In rendering the opinions expressed below, we have assumed that (a) the Indenture has been duly authorized, executed and delivered by all parties thereto other than the Opinion Party and constitutes a legal, valid and binding agreement of all parties thereto other than the Opinion Party; (b) the Registration Statement will have been declared effective by the Commission; (c) the Indenture will have been qualified under the Trust Indenture Act of 1939, as amended; (d) the New Notes have been duly authorized by the Company; and (e) the Old Notes have been, and the New Notes will have been, duly authenticated and delivered by the Trustee in accordance with the terms of the Indenture. In addition, we have assumed that there will be no changes in applicable law between the date of this opinion and the date of issuance and delivery of the New Notes and the New Guarantees.

Insofar as the opinions expressed herein relate to or are dependent upon matters governed by the laws of other jurisdictions for matters other than with respect to the Opinion Party, we have relied, with the Company’s and the Guarantors’ permission and consent, without independent investigation, upon the opinions of: (i) with respect to the laws of the State of New York, the Delaware General Corporation Law and the California General Corporation Law, Dechert LLP, filed as Exhibit 5.1 to the Registration Statement, (ii) with respect to the laws of the State of Montana, Garlington, Lohn & Robinson, PLLP, filed as Exhibit 5.3 to the Registration Statement, and (iii) with respect to the laws of the State of Washington, Ryan, Swanson & Cleveland, PLLC, filed as Exhibit 5.4 to the Registration Statement.
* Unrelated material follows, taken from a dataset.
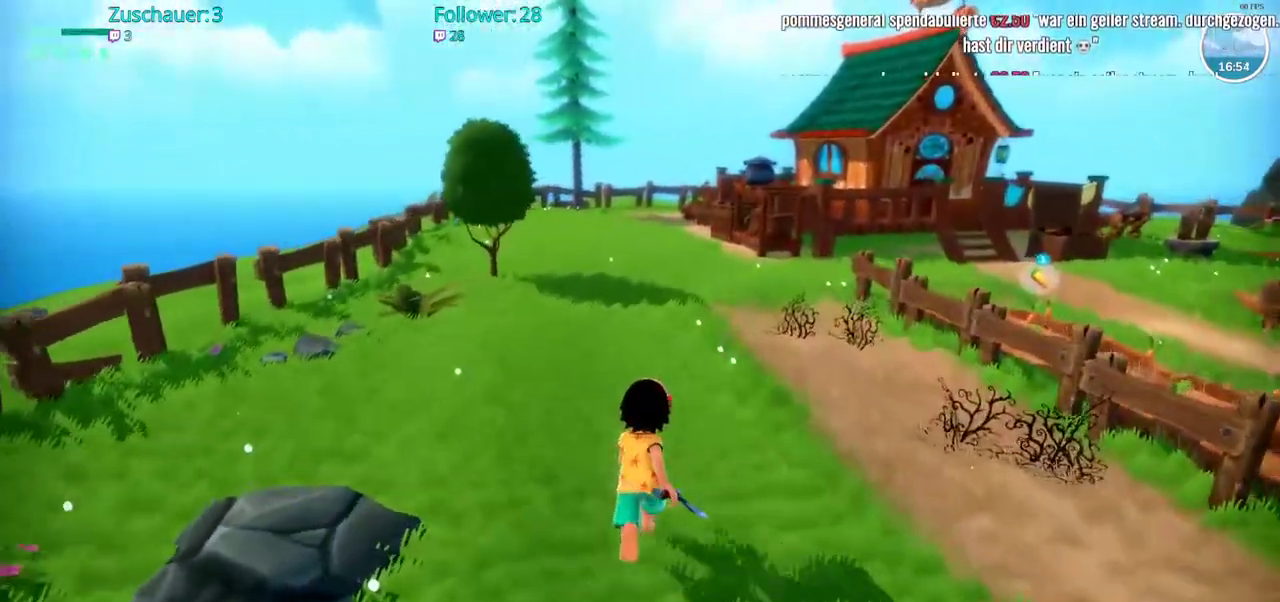
{"buttons": ["R2"], "left_stick": "up", "right_stick": "center", "events": []}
With the Company’s and the Guarantors’ permission, we have assumed such opinions are correct, and the opinions below are subject to the assumptions and qualifications contained in the opinions of such counsel.

Based upon and subject to the foregoing and such examination of law as we have deemed necessary, and subject to the limitations, qualifications, exceptions and assumptions set forth herein, we are of the opinion that:

1. The New Guarantee of the Opinion Party has been duly authorized by all necessary corporate action of the Opinion Party.
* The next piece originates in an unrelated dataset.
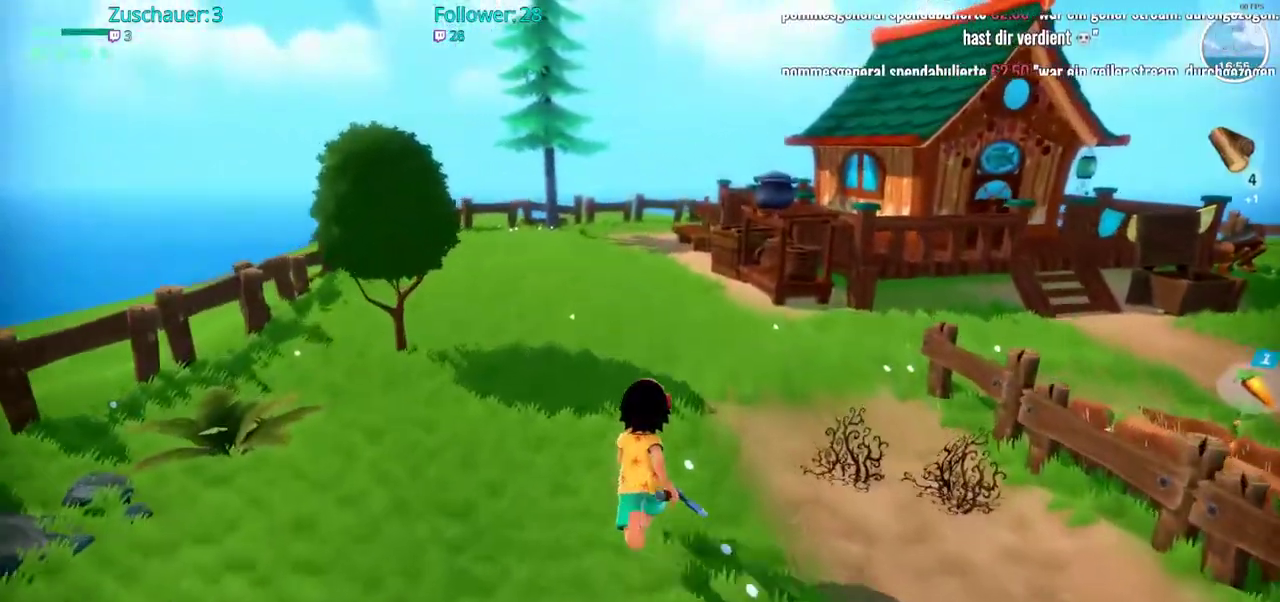
{"buttons": ["R2"], "left_stick": "up", "right_stick": "center", "events": []}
2. When the New Notes have been duly executed, authenticated, issued and delivered by or on behalf of the Company in exchange for the Old Notes in the manner contemplated by the prospectus included in the Registration Statement, and when the New Guarantees have been duly executed in accordance with the terms of the Indenture, then the New Guarantee of the Opinion Party will constitute the valid and binding obligation of the Opinion Party, enforceable against the Opinion Party in accordance with its terms.


H&E Equipment Services, Inc.

December 7, 2012

Page 3

 

Our opinions as expressed herein are subject to and qualified and limited by applicable bankruptcy, insolvency, fraudulent conveyance, moratorium, reorganization, and other similar laws now or hereafter in effect of or relating to or affecting creditors’ rights generally or debtors’ obligations generally, principles of equity (whether considered in a proceeding at law or in equity), an implied covenant of good faith and fair dealing and procedural requirements of law applicable to the exercise of creditors’ rights generally. In addition, our enforceability opinion is subject to the further qualification that a court may decline to enforce the choice of law provisions on the grounds of comity or because United States constitutional requirements are not satisfied. We express no opinion concerning the enforceability of waivers of rights or defenses or any indemnification or contribution provisions contained in any agreement or instrument.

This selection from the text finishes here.